Portrait parties are not dead. They might seem awkward, and probably will be without good planning, but there are numerous reasons why you should consider a portrait party as a way to stimulate growth in your company.
There are many factors that would lead you to consider having a portrait party in your area. One might be a big move. This is common when photographers move to a new area or change their business focus. Another reason that is highly popular is for up-and-coming photographers. New to the business, new to the area, and new to the experience isn’t an excuse not to get your name out there.
Despite your reasons for considering a portrait party, here are a few factors to think about as you start your planning process. Planning is so, so crucial and will set the tone for the event before it is even scheduled.
1. Set Goals
Set a goal for the party. What is the purpose? The purpose should always be business-guided and not self-guided.
Making sure to set goals will help drive the direction of the whole setting. From the beginning, figure out why you need to do a portrait party and what you expect the outcome to be. Don’t go into it just hoping for the best. Have goals in place for what you want to accomplish for this party and even set goals post-party. How are you going to share the results on social media? What kind of attention do you plan to gain from this whole experience?
2. Spread the Word; Spread the Interest
Things don’t happen on their own. You have to invest some time and effort is spreading knowledge about the event. This is especially important for those who are new the business or new to the area in which are throwing the party. It gets your name around, gets the party moving and you have to be fueling the fire up until the day of the event. People have a tendency to forget someone’s name who they don’t recognize.
Show interest and excitement in your own event. You might be terrified and just trying to keep your head while planning it, but people should believe that you are so excited for this- because it influences them to be excited too. Interest won’t spark itself and if this is a completely new idea for you, odds are it is completely new for the people you’re inviting too. Keep that in mind and stay positive about it.
3. Don’t Give Too Much Away
Time, energy, food, and portraits in our case are still valuable. Just because you need to get your name and your business out to the public doesn’t mean we have to strip everything back and give it away for free.
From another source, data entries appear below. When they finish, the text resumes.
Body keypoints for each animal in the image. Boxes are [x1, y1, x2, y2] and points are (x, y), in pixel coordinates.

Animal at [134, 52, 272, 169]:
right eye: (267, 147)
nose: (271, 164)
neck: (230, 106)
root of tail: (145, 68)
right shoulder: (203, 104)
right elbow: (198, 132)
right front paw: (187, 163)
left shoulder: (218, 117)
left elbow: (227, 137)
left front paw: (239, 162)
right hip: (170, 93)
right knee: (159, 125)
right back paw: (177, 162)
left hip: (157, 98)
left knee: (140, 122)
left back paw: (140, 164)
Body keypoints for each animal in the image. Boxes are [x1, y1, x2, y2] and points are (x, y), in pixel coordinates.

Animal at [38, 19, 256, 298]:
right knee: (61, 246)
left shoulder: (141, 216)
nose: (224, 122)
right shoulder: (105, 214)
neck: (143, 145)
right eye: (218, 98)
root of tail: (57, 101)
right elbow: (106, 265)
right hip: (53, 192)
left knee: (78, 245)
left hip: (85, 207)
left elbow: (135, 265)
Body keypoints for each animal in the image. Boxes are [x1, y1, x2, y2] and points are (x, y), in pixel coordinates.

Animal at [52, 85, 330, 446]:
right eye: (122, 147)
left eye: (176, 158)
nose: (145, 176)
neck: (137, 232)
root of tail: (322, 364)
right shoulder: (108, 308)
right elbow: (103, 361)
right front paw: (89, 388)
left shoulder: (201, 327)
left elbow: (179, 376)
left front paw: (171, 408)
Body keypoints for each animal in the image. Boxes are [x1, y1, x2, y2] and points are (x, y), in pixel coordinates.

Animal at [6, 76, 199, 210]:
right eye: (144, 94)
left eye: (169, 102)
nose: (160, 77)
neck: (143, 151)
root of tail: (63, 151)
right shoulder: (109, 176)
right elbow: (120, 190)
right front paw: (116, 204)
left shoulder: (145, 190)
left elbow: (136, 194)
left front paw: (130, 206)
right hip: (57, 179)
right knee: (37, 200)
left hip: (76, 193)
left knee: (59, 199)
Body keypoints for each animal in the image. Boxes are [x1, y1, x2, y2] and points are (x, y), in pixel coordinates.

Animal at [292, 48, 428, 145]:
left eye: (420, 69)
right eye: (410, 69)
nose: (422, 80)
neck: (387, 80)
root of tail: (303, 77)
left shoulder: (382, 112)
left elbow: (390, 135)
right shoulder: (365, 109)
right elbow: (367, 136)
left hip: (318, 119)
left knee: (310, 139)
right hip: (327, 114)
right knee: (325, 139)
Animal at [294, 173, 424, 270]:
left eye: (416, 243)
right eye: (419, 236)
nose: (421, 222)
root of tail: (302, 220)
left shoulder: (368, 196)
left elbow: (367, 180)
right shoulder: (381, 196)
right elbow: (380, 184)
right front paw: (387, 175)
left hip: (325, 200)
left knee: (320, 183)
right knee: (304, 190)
It’s important that you still value your time and energy or people will quickly learn that they can take advantage of you. Think of a portrait party this way- consider it an interview. You are interviewing the entire town and they are interviewing you too. No pressure, right?
Don’t be persuaded into doing something you didn’t plan on doing, don’t give time or services for free, and don’t go overboard on food or things you might be adding with money out of your own pocket.
4. Invite Influencers
This is your chance to open up the floor and open local celebrities. Mayors, council members, school board members, business owners and more are all highly important people and you will want these people to know your face and name.
Plus, if someone important decides they want to attend a party for a new photographer in the area, that influence will work in your benefit every time.
Another great benefit to inviting those who are well-known in the town or city is that they get to see your work and how professional you are but, truth be told, they are also the best at small talk and will help the conversations flow smoothly throughout the event.
A portrait party might seem like a big investment of energy, resources (which may be sparse to begin with) and time. In all honesty, it is a full affair, but if done well, it will pay itself back time and time again as you start planting your businesses seeds in a new town with a new crowd.